Internet Monitor is delighted to announce the publication of “Rationing the Digital: The Policy and Politics of Internet Use in Cuba,” the first in a series of special reports that will focus on key events and new developments in Internet freedom, incorporating technical, legal, social, and political analyses.

“Rationing the Digital,” authored by Internet Monitor contributor Ellery Roberts Biddle, explores Cuba’s complex economy of Internet connectivity, how digital expression is regulated in the country, and how recent developments in infrastructure might change the shape of access and use on the island:

Cuba has one of the lowest Internet penetration rates in the Western hemisphere and is routinely ranked among countries with the highest restrictions on Internet use in the world. But within both categories, it is something of a rare bird.

While the precise number of Internet users in the country is difficult to calculate, it is clear that a lack of infrastructure, combined with economic and political hurdles, has left access to the global Internet out of reach for most Cubans. But this may soon change. This spring, the country’s only telecommunications firm, the state-owned ETECSA, activated two undersea fiber optic cables that are set to drastically increase connection speeds in Cuba; the firm also opened over 100 cybercafes across the island. Officials have since made public promises to increase access and lower currently exorbitant fees for Internet use. This could fundamentally change the island’s information economy.

The full paper is available for download on SSRN: Rationing the Digital: The Politics and Policy of Internet Use in Cuba Today

#imweekly: May 29, 2013

Cuba
The Cuban Internet has leveled up this year: in January, a long-dormant cable connection to Venezuela was activated, giving Cuba its first non-satellite connection to the global Internet. Last week, a second cable connection, this time to Jamaica, came online. The New York Times is reporting that the government is planning to open 118 new cybercafés, at which Cuban citizens will be able to go online for a fee. Until recently, Internet access in Cuba largely has been limited to access to the country’s domestic intranet or to services designed for foreigners.

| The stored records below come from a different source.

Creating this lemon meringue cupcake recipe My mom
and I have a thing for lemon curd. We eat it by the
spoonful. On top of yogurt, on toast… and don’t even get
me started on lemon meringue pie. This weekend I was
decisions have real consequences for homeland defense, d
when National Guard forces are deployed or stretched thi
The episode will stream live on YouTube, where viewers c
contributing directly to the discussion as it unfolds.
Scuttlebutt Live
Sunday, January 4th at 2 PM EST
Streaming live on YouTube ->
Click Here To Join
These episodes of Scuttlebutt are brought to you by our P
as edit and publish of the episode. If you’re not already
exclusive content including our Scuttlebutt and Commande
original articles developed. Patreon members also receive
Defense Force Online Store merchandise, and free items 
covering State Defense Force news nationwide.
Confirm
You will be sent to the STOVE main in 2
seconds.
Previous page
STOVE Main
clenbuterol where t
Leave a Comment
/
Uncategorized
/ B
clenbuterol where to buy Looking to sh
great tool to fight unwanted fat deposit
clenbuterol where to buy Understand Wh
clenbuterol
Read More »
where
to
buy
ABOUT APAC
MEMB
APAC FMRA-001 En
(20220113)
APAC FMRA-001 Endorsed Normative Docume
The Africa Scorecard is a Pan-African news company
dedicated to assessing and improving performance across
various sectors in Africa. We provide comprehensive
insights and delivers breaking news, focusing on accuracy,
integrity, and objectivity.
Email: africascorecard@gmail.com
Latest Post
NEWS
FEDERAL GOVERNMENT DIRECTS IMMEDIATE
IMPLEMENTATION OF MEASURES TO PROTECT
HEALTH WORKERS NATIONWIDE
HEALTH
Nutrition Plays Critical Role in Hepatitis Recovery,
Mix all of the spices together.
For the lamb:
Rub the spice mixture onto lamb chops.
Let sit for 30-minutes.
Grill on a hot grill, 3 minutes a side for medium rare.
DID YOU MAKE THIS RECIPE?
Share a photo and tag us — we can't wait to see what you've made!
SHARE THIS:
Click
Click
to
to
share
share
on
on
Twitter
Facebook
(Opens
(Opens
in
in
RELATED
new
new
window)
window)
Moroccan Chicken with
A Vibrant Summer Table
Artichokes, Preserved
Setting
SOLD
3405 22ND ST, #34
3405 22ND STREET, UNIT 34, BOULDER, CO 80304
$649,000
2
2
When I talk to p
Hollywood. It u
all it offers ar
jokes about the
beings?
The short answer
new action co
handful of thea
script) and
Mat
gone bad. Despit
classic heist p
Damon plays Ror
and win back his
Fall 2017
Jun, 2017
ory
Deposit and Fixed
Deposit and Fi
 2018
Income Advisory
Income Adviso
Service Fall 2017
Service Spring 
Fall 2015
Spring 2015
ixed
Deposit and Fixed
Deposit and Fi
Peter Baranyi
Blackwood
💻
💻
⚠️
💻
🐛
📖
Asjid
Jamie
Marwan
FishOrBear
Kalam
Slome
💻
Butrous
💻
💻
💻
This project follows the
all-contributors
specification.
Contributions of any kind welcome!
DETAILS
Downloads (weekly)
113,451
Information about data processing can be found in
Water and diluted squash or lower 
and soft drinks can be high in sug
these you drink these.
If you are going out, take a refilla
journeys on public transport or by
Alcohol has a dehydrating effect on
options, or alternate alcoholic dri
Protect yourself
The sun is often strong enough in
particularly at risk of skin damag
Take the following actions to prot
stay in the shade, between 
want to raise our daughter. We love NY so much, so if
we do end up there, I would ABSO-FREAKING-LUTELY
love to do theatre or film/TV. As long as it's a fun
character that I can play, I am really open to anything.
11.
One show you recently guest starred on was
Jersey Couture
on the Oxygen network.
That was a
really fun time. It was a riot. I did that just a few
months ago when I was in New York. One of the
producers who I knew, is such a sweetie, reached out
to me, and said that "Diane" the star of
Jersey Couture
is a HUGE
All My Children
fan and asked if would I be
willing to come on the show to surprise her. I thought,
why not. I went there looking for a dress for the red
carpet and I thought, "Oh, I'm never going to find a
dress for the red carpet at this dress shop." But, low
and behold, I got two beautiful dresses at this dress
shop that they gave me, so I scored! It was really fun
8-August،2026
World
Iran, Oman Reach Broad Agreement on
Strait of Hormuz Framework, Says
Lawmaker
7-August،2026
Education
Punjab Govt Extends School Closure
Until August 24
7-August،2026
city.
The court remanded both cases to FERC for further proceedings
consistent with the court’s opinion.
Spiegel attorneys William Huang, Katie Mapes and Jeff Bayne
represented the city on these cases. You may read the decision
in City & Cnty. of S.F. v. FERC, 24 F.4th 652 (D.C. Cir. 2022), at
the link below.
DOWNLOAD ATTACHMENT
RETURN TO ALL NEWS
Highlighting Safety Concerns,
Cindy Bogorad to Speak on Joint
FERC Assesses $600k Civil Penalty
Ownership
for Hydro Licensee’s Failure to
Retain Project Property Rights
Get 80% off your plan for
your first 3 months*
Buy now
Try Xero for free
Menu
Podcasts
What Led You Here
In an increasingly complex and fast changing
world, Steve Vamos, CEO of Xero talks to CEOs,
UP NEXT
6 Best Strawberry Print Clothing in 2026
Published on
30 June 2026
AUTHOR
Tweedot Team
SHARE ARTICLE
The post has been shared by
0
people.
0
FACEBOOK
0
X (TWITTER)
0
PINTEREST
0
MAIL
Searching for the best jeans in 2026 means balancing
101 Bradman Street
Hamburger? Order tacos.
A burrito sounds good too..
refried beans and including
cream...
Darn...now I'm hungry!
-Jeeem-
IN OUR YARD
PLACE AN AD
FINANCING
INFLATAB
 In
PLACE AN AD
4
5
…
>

While the new cafés will increase availability of Internet access, the price—$4.50 per hour, in a country where salaries average around $20 per month—will likely prevent widespread use.

Google
Google is working to build wireless networks in emerging markets in an effort to provide Internet access to a billion people who currently live entirely offline, reports the Wall Street Journal. The company has already begun a pilot project in Cape Town, South Africa, transmitting wireless broadband across “white spaces” (unused channels in the broadcast TV spectrum) via three base stations located at Stellenbosch University. Future projects in sub-Saharan Africa and Southeast Asia may use similar technology, or may involve the use of masts, satellites, or “high-altitude platforms”—blimps—to transmit signals.

Russia
Russia’s most popular social network, VKontakte, was temporarily blacklisted for several hours on May 24. Russian government officials claim the blockage was a mistake, made when an employee accidentally added the entire site, rather than a single offending page, to the country’s national blacklist. The Guardian reports that the site’s founder, Pavel Durov, has come under government scrutiny in the past for refusing to shut down groups on the site that were used to organize protests during the December 2011 parliamentary elections.